This assignment is designed to review the materials you learn in the lab. Be sure to comment your code to clarify what you are doing. Not only does it help with grading, but it will also help you when you revisit it in the future. Please use either RMarkdown or knitr to turn in your assignment. These are fully compatible with R and LaTeX. If your code uses random number generation, please use set.seed(12345) for replicability. Please post any questions on Piazza.


1) Checking Intuition

Think about an outcome \(Y\) you care about for your research. Name at least two explanatory variables \(X\) that you think influence \(Y\). Discuss what each of the four least squares assumptions — the linear model, exogeneity, homoskedastic/mean-zero errors, and independent observations — mean in terms of your variables of interest.


2) Math

  1. Let \(\textbf{A}\) be any \(n \times n\) matrix. Show that \(\textbf{AA} = \textbf{I}\) if and only if \((\textbf{I} - \textbf{A})(\textbf{I} + \textbf{A}) = 0\).
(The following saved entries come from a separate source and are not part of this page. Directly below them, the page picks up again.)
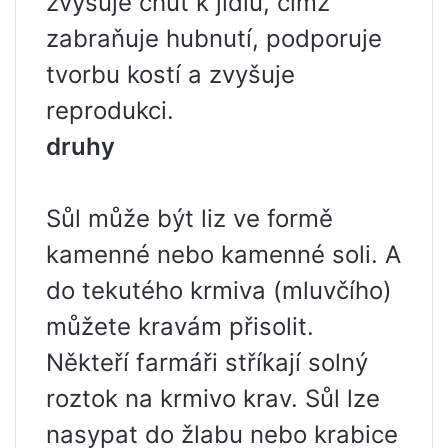
zvyšuje chuť k jídlu, čímž
zabraňuje hubnutí, podporuje
tvorbu kostí a zvyšuje
reprodukci.
druhy
Sůl může být liz ve formě
kamenné nebo kamenné soli. A
do tekutého krmiva (mluvčího)
můžete kravám přisolit.
Někteří farmáři stříkají solný
roztok na krmivo krav. Sůl lze
nasypat do žlabu nebo krabice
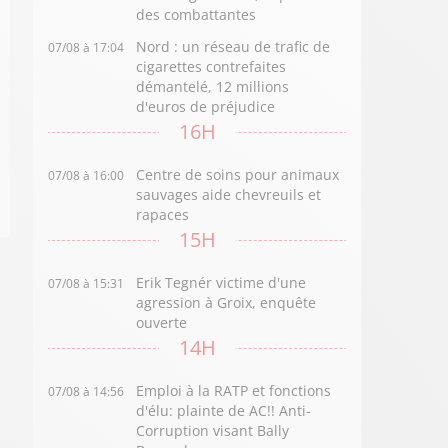
des combattantes
Nord : un réseau de trafic de
07/08 à 17:04
cigarettes contrefaites
démantelé, 12 millions
d'euros de préjudice
16H
Centre de soins pour animaux
07/08 à 16:00
sauvages aide chevreuils et
rapaces
15H
Erik Tegnér victime d'une
07/08 à 15:31
agression à Groix, enquête
ouverte
14H
Emploi à la RATP et fonctions
07/08 à 14:56
d'élu: plainte de AC!! Anti-
Corruption visant Bally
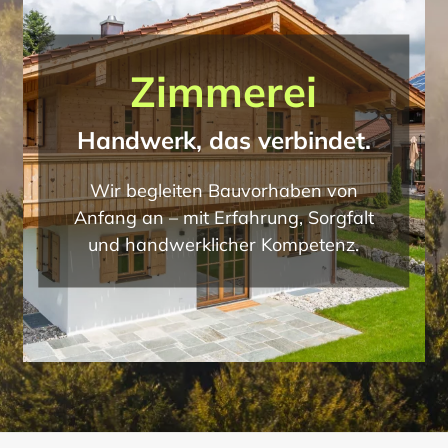
Zimmerei
Handwerk, das verbindet.
Wir begleiten Bauvorhaben von
Anfang an – mit Erfahrung, Sorgfalt
und handwerklicher Kompetenz.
  2. Let \(\textbf{A}\) be a \(2 \times 2\) matrix, such that \(\textbf{A} = \begin{bmatrix}a & b \\ c & d\end{bmatrix}\). Under what conditions is \(\textbf{AA} = \textbf{I}\)?


3) Coding in R

Load the gavote data from the faraway package. Create a new variable undercount by calculating the percentage of ballots that were not counted into votes, using the variables votes and ballots. We will use undercount as our outcome variable of interest. Choose three other variables to use as predictors, and justify those choices. If you wish to construct a new variable (such as perGore from last week), you may do so as long as you explain why it is meaningful. Write out your linear model and run a linear regression using lm(). Interpret your results.
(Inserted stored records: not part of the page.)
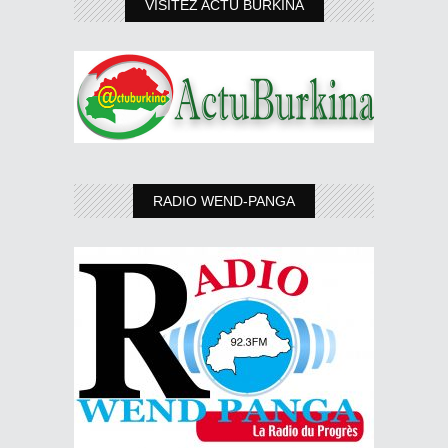
VISITEZ ACTU BURKINA
RADIO WEND-PANGA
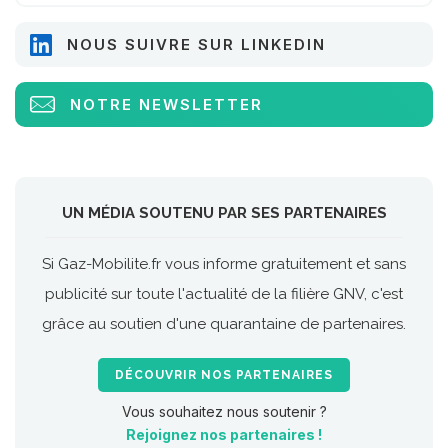
NOUS SUIVRE SUR LINKEDIN
NOTRE NEWSLETTER
UN MÉDIA SOUTENU PAR SES PARTENAIRES
Si Gaz-Mobilite.fr vous informe gratuitement et sans
publicité sur toute l'actualité de la filière GNV, c'est
grâce au soutien d'une quarantaine de partenaires.
DÉCOUVRIR NOS PARTENAIRES
Vous souhaitez nous soutenir ?
Rejoignez nos partenaires !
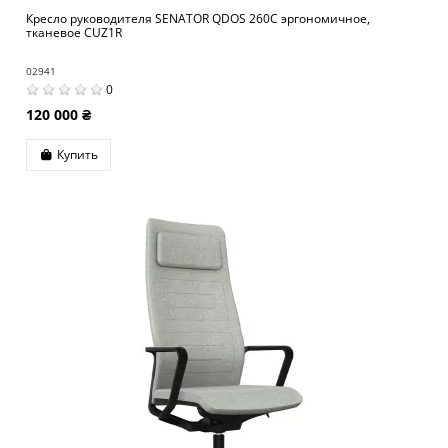
Кресло руководителя SENATOR QDOS 260C эргономичное,
тканевое CUZ1R
02941
0
120 000 ₴
Купить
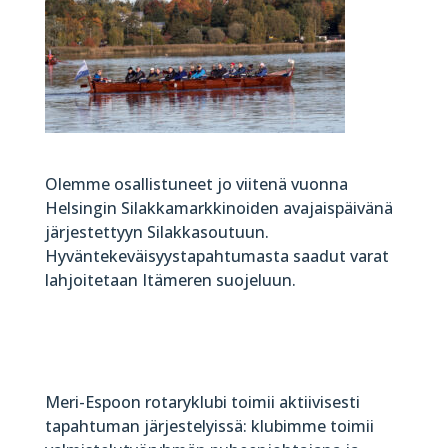
Olemme osallistuneet jo viitenä vuonna
Helsingin Silakkamarkkinoiden avajaispäivänä
järjestettyyn Silakkasoutuun.
Hyväntekeväisyystapahtumasta saadut varat
lahjoitetaan Itämeren suojeluun.
Meri-Espoon rotaryklubi toimii aktiivisesti
tapahtuman järjestelyissä: klubimme toimii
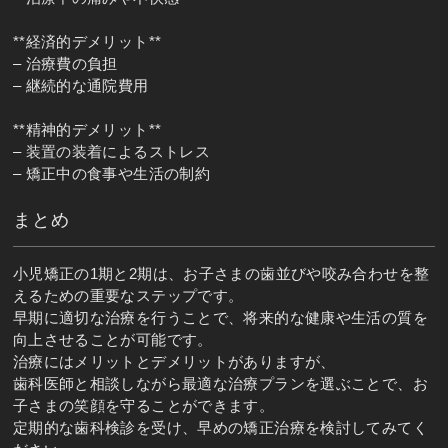
**経済的デメリット**
– 治療費の負担
– 継続的な通院費用
**精神的デメリット**
– 装置の装着によるストレス
– 矯正中の食事や生活の制約
まとめ
小児矯正の1期と2期は、お子さまの歯並びや咬み合わせを整
えるための重要なステップです。
早期に適切な治療を行うことで、将来的な健康や生活の質を
向上させることが可能です。
治療にはメリットとデメリットがありますが、
歯科医師と相談しながら最適な治療プランを選ぶことで、お
子さまの笑顔を守ることができます。
定期的な歯科検診を受け、早めの矯正治療を検討してみてく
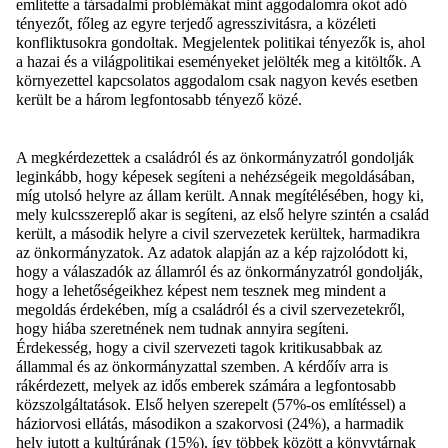
említette a társadalmi problémákat mint aggodalomra okot adó
tényezőt, főleg az egyre terjedő agresszivitásra, a közéleti
konfliktusokra gondoltak. Megjelentek politikai tényezők is, ahol
a hazai és a világpolitikai eseményeket jelölték meg a kitöltők. A
környezettel kapcsolatos aggodalom csak nagyon kevés esetben
került be a három legfontosabb tényező közé.
A megkérdezettek a családról és az önkormányzatról gondolják
leginkább, hogy képesek segíteni a nehézségeik megoldásában,
míg utolsó helyre az állam került. Annak megítélésében, hogy ki,
mely kulcsszereplő akar is segíteni, az első helyre szintén a család
került, a második helyre a civil szervezetek kerültek, harmadikra
az önkormányzatok. Az adatok alapján az a kép rajzolódott ki,
hogy a válaszadók az államról és az önkormányzatról gondolják,
hogy a lehetőségeikhez képest nem tesznek meg mindent a
megoldás érdekében, míg a családról és a civil szervezetekről,
hogy hiába szeretnének nem tudnak annyira segíteni.
Érdekesség, hogy a civil szervezeti tagok kritikusabbak az
állammal és az önkormányzattal szemben. A kérdőív arra is
rákérdezett, melyek az idős emberek számára a legfontosabb
közszolgáltatások. Első helyen szerepelt (57%-os említéssel) a
háziorvosi ellátás, másodikon a szakorvosi (24%), a harmadik
hely jutott a kultúrának (15%), így többek között a könyvtárnak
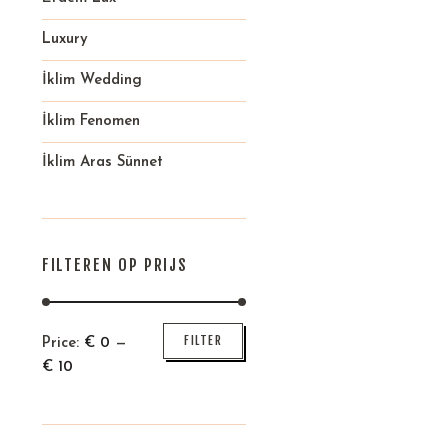
Luxury
İklim Wedding
İklim Fenomen
İklim Aras Sünnet
FILTEREN OP PRIJS
Min
Max
FILTER
Price:
€
0
—
price
price
€
10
Let’s manually calculate the coefficients for our predictors. Create the necessary vectors and matrices (don’t forget that we need a column of 1’s for the intercept!); pay close attention to your data types. R will store scalars generated through matrix operations as a \(1 \times 1\) matrix. Compare these coefficients with the ones generated using lm(). Are they equal?